/129_ai4code

Google AI4Code

Primary LanguageJupyter NotebookMIT LicenseMIT

Solution to the Google AI4Code Competition

header

Description

The goal of this competition was to understand the relationship between code and comments in Python notebooks. We were challenged to reconstruct the order of markdown cells in a given notebook based on the order of the code cells, demonstrating comprehension of which natural language references which code. Predictions were evaluated by the Kendall tau correlation between predicted cell orders and ground truth cell orders accumulated across the entire collection of test set notebooks.

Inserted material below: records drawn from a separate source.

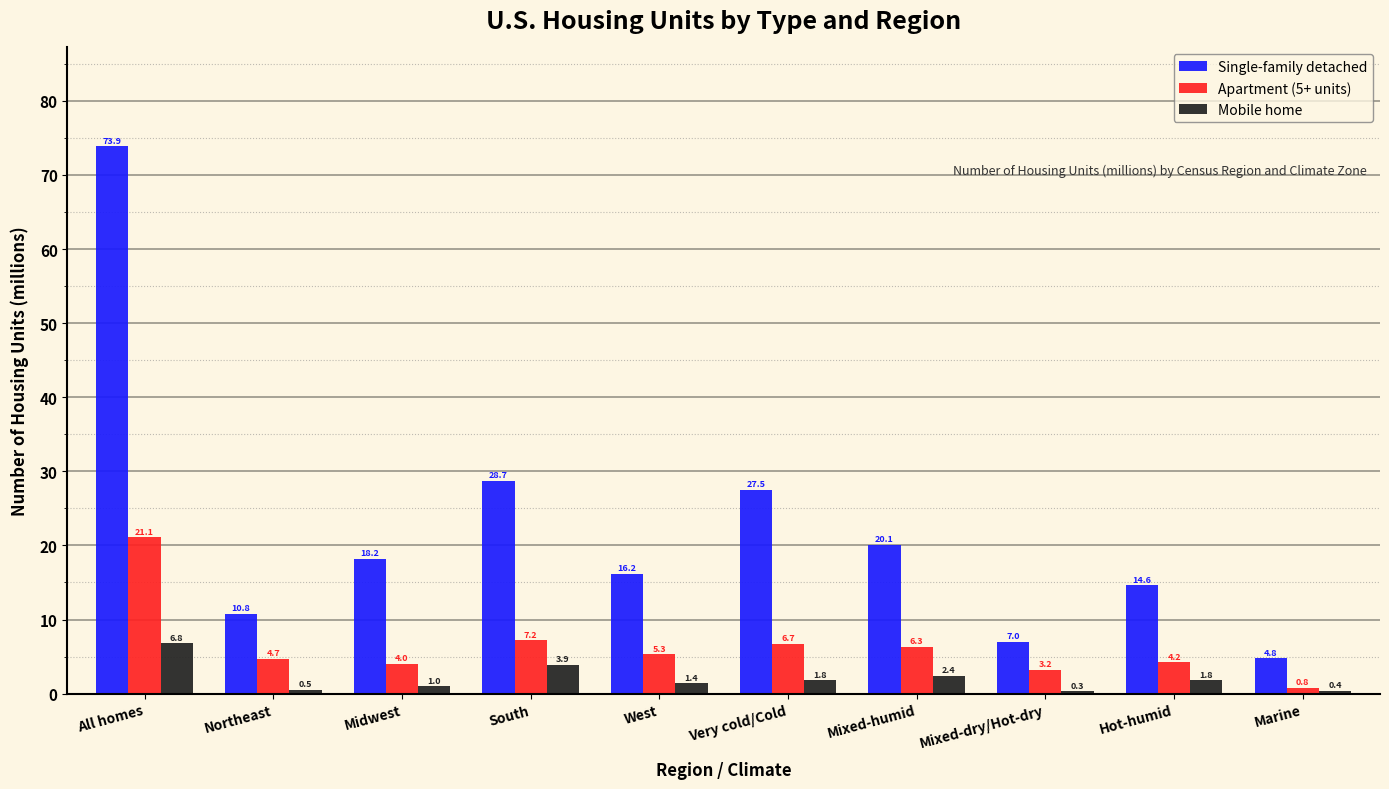

Reading left to right, extract all data points from this chart.

Single-family detached: All homes=73.9	Northeast=10.8	Midwest=18.2	South=28.7	West=16.2	Very cold/Cold=27.5	Mixed-humid=20.1	Mixed-dry/Hot-dry=7.0	Hot-humid=14.6	Marine=4.8
Apartment (5+ units): All homes=21.1	Northeast=4.7	Midwest=4.0	South=7.2	West=5.3	Very cold/Cold=6.7	Mixed-humid=6.3	Mixed-dry/Hot-dry=3.2	Hot-humid=4.2	Marine=0.8
Mobile home: All homes=6.8	Northeast=0.5	Midwest=1.0	South=3.9	West=1.4	Very cold/Cold=1.8	Mixed-humid=2.4	Mixed-dry/Hot-dry=0.3	Hot-humid=1.8	Marine=0.4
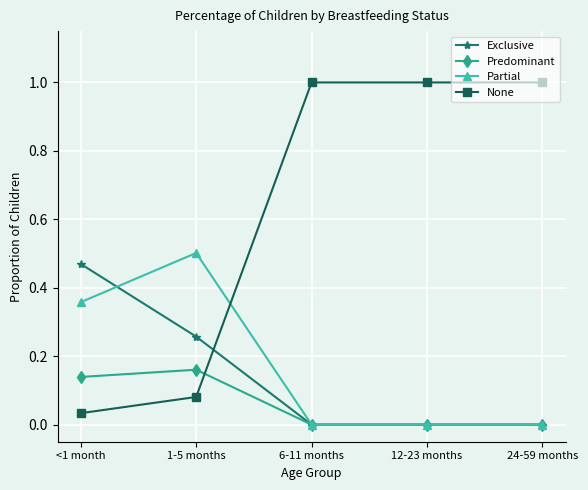

How many series are shown in this chart?

4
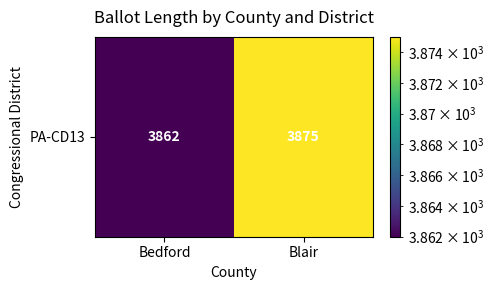

Between Blair and Bedford, which is larger?

Blair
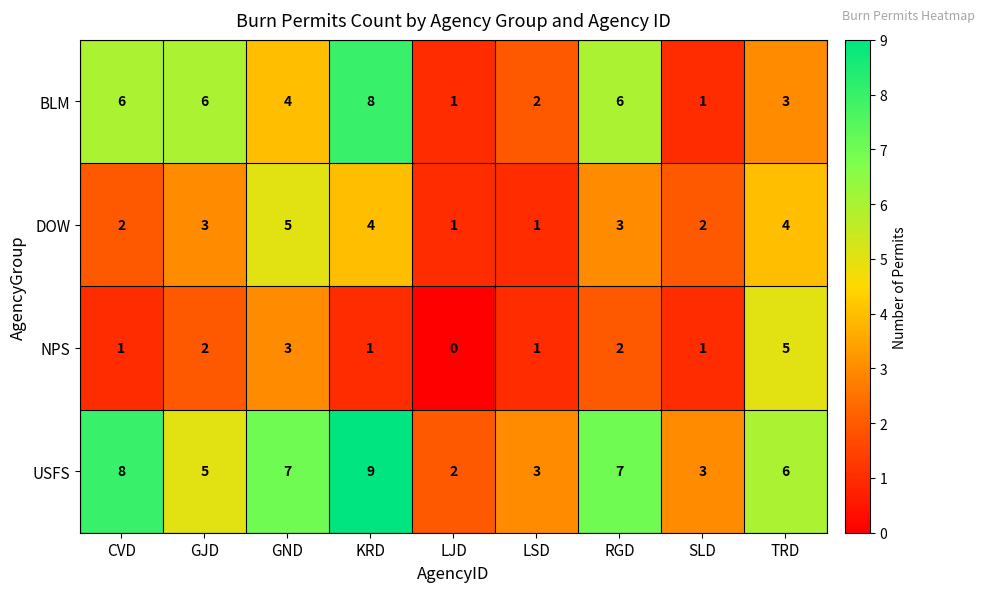

List the series in order of their overall mean, lowest first.

NPS, DOW, BLM, USFS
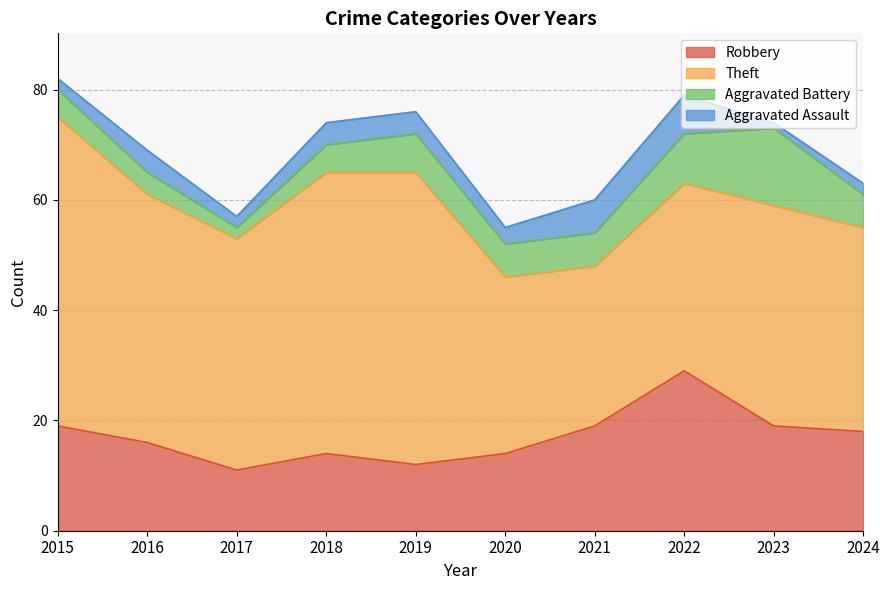

At 2023, list the series in order from largest to smallest.

Theft, Robbery, Aggravated Battery, Aggravated Assault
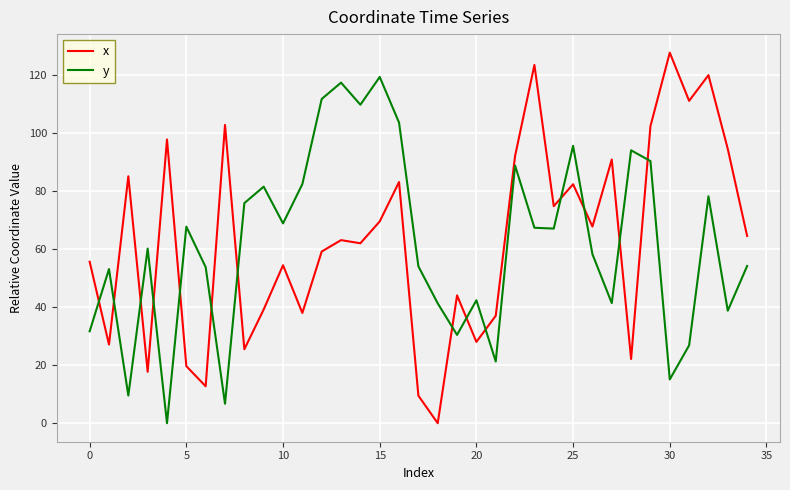

After their last crossing, which series has the higher values: x or y?

x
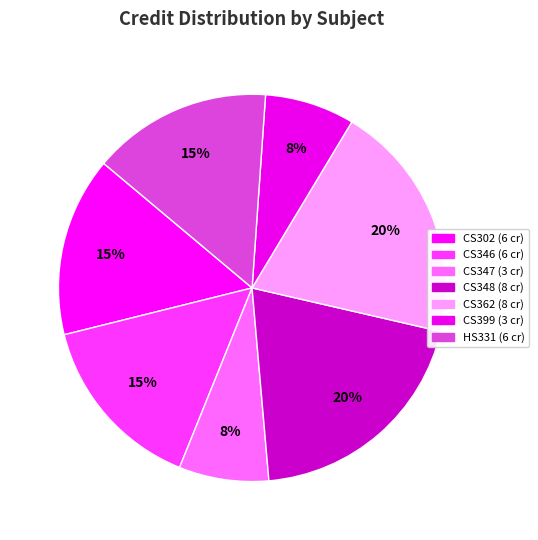

Count the number of slices in the pie.

7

Results: 37 / 1200, top 4% 🥳

Our team: Valentin Aliferov, Polina Roshchina, Milana Shhanukova lb

Solution

The solution is basically an ensemble of 2 different models (regression-based and matching-based) which both predict the relative positions of markdown cells in a given notebook. The predictions are combined together using simple weighted average technique and then used to get the expected cell order. This solution is relatively light and fast. It takes ~1.5 hours to prepare the data, ~15 hours to train both models (on TPUs kindly provided by Kaggle), and also ~3.5 hours to make a submission (on GPU). We also managed to fit all the data in memory and switched to using tfrecords only for the matching model (starting from negative sampling of 5+ examples per markdown). This is our first experience with Tensorflow and Keras.

ensemble

Regression Model

This model maps a sequence of 512 tokens (an encoded markdown cell with its context) to a real value (the relative position of that markdown cell in the notebook) using microsoft/codebert-base backbone and mean absolute error loss. In this particular case we have one single training example for each markdown cell. To generate such an example we firstly encode a markdown cell content and then truncate it to up to 72 tokens. We then find a sequence of evenly spaced code cells (of a given notebook) which fits the remaining space the best (each code cell is truncated to up to 22 tokens). In case we still have some remaining space, we fill it up with special pad tokens. It enables us to use the available input sequence length quite efficiently. In the formula below $y_i$ and $\hat{y_i}$ are true and predicted relative positions of a given markdown cell.

regression

$$MAELoss = |y_i - \hat{y_i}|$$

 

Matching Model

This model is based on the idea of finding the best match for each individual markdown cell among all the code cells of a given notebook, and then rearranging the cell order of this notebook, so that the matching cells are close to each other. We acheive this by setting markdown cell relative positions to the same values as the matching code cells have, and then substructing a small offset to make sure that all the markdowns come first. This way we are able to obtain the same kind of predictions as the regression model produces, and then easily combine the results using simple weighted average techinque. This is a triplet net embedder model based on microsoft/unixcoder-base backbone and triplet loss with adaptive margin. We use cosine similarity of the output embeddings as a measure of distance. In this case we have a triplet of an anchor markdown, positive code, and a negative code as a single training example. The model input is truncated to up to 128 tokens with the following padding at the end if necessary. We also calculate an adaptive margin for each training example (triplet) in order to take into account how actually far the cells are from each other in terms of their relative positions in a given notebook. We extract up to 7 triplets for each markdown cell (the same markdown and positive code cells, but different negatives). In the formulas below $A$, $P$, and $N$ are anchor, positive, and negative embeddings accordingly, and also $R_A$, $R_P$, and $R_N$ are anchor, positive, and negative relative positions.

match_train

$$CosineSimilarity = \frac{A*B}{|A| |B|}$$

$$margin = |R_A - R_P| - |R_A - R_N|$$

$$TripletLoss = cos(A,N) - cos(A,P) + margin$$

 

During inference time we extract embeddings for all the cells firstly, and then find the best matches (with the highest cosine similarity) for each markdown among all the code cells (notebook-wise). We then set the relative positions of markdown cells accordingly and combine the results with the regression model predictions. At this point we are ready to sort all the cells and get the desired output.

match_infer

Further improvements

Now, that the first stage of this competition is over and other participants are starting to share their solutions, we are looking forward to learn from them. There are lots of cool ideas out there, it is truly an endless source of knowledge. Thank you, guys!